### ARTICLE
Well, Maggie turned out to be some kind of dog. Even though she slept 22 or 23 out of every 24 hours, when she was awake, she was a joy to behold.
I remember taking her outside to do her business during cold winter mornings. She’d perk up those old terrier ears of hers and then she’d suddenly flash on a memory of her youth, and those back legs would start pumping, both kicking backward at the same time, and she’d race the length of the driveway before stopping to rest.
It sounds nuts, but Maggie was so graceful during those bursts of speed she reminded me of Secretariat, the most beautiful racing horse in my memory palace.
I remember how she’d drive the cats crazy, how she loved to sneak into the kitchen to eat neurotic Daisy’s food all the time. It drove Daisy so batty she took to peeing on the bookcases for awhile, but that’s another story too.
I remember how Maggie always wanted to sleep on one part of the couch if any of us were down in the den watching the idiot box. On rare occasions she’d get up and stretch and walk over and crawl into my lap. Petting Maggie was like stroking a porcupine. Even adding a good oil with plenty of essential fatty acids to her diet, we never did soften down her dried up fur.
I remember how Maggie would clatter with old terrier feet on the kitchen floor when she felt good, and how she’d kind of drag herself up the stairs, suffering in silence, when she was having a bad spell.
Maggie could sneeze like a champion, and my sons nicknamed her Sonic Sneeze, and we called her that sometimes when my wife wasn’t listening.
I remember how she’d do everything but leap over the car to get in with us if we were going somewhere.
Gosh, I can remember almost everything about Maggie’s year with us, and that amazes me since now that I’m hunkered down in middle age half the time I can’t even recall my zip code.
But today, most vividly, I remember two Fridays ago when I came home to learn Maggie had been hit by a car when she was sniffing in the street in front of our house.
Two Fridays ago I found Maggie where my wife had put her in the backyard.
There she was, as still as cold stone, and still one of the sorriest-looking dogs I had ever seen.

[Collection entries]
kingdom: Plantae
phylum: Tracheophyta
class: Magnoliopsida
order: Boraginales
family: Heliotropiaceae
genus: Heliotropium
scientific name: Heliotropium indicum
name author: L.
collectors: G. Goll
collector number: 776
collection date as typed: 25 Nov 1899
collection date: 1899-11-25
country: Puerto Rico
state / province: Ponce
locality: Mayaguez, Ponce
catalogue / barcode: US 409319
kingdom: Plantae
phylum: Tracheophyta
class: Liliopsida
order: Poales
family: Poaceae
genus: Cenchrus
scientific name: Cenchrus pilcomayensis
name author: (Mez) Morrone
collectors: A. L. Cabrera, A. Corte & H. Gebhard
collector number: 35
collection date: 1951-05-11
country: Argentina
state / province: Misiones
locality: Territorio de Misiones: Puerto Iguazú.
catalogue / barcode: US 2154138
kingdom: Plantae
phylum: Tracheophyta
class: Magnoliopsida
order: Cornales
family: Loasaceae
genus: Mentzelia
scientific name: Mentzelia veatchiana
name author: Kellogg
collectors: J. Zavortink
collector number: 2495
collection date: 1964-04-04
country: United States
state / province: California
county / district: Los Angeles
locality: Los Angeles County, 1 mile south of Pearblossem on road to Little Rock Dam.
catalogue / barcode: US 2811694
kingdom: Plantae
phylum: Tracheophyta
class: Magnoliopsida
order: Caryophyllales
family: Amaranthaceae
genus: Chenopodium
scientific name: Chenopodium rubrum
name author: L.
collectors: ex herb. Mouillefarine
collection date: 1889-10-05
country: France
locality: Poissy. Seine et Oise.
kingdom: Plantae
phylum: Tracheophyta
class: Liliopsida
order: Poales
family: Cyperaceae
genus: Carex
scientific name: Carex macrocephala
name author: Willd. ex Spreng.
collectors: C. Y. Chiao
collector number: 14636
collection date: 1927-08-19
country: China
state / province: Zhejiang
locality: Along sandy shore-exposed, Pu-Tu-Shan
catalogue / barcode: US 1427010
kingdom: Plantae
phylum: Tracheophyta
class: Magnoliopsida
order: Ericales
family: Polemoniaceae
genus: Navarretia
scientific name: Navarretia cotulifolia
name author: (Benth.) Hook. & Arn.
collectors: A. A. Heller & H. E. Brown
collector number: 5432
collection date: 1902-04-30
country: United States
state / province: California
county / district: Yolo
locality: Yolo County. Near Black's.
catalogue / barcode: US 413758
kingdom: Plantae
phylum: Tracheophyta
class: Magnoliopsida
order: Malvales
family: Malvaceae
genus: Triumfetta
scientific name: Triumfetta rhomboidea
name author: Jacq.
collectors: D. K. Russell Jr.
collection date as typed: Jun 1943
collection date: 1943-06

### SET EXERCISE 1
Copy the essay about Maggie from "I remember how she’d do" down to "had ever seen.", renaming "zip code" as "phone number".
### SET EXERCISE 2
In the essay about Maggie, what nickname did the sons give her?
### SET EXERCISE 3
Pick up the essay about Maggie right after its final sentence and carry it on.

### REPLY 1
I remember how she’d do everything but leap over the car to get in with us if we were going somewhere.
Gosh, I can remember almost everything about Maggie’s year with us, and that amazes me since now that I’m hunkered down in middle age half the time I can’t even recall my phone number.
But today, most vividly, I remember two Fridays ago when I came home to learn Maggie had been hit by a car when she was sniffing in the street in front of our house.
Two Fridays ago I found Maggie where my wife had put her in the backyard.
There she was, as still as cold stone, and still one of the sorriest-looking dogs I had ever seen.

### REPLY 2
Sonic Sneeze

### REPLY 3
She was dead, and I broke down and bawled like a baby.
I couldn’t touch her at that point.
I had to walk around the house a couple of times, choking off tears and letting tears flow.
I eventually made it to the garage and pulled out the shovels and went to the woods behind our house and dug her a good grave, with hard, square edges, just as symmetrical as could be.
I wrapped my old dog in a couple of towels and put her in a cardboard box, and lowered her in the hole, and covered the hole with earth and leaves.
I stood over her grave and cried some more and finally managed to speak my heart to her when I said, “Gosh, you were a good old dog, and I’m going to miss you a lot.”
Then I closed off my tears before going into the house to try to do the things we all must do when death comes to visit.
It’s been a couple of weeks now, and I still miss Maggie a lot, and I know I always will.
Oh sure, talking about her helps layer over some of the grief, and meditating and accepting her death helps some, and praying helps some, and writing about her helps some. But, you know, so far the only consolation that really helps is that I expect to meet Maggie again when I pass on.
On that happy day she’ll gallop toward me, her back feet kicking at the same time like Secretariat in his prime, and Maggie, an old dog no more, will leap into my arms, almost knocking me over with the joy of our reunion.
What a grand old time we’ll have on that day.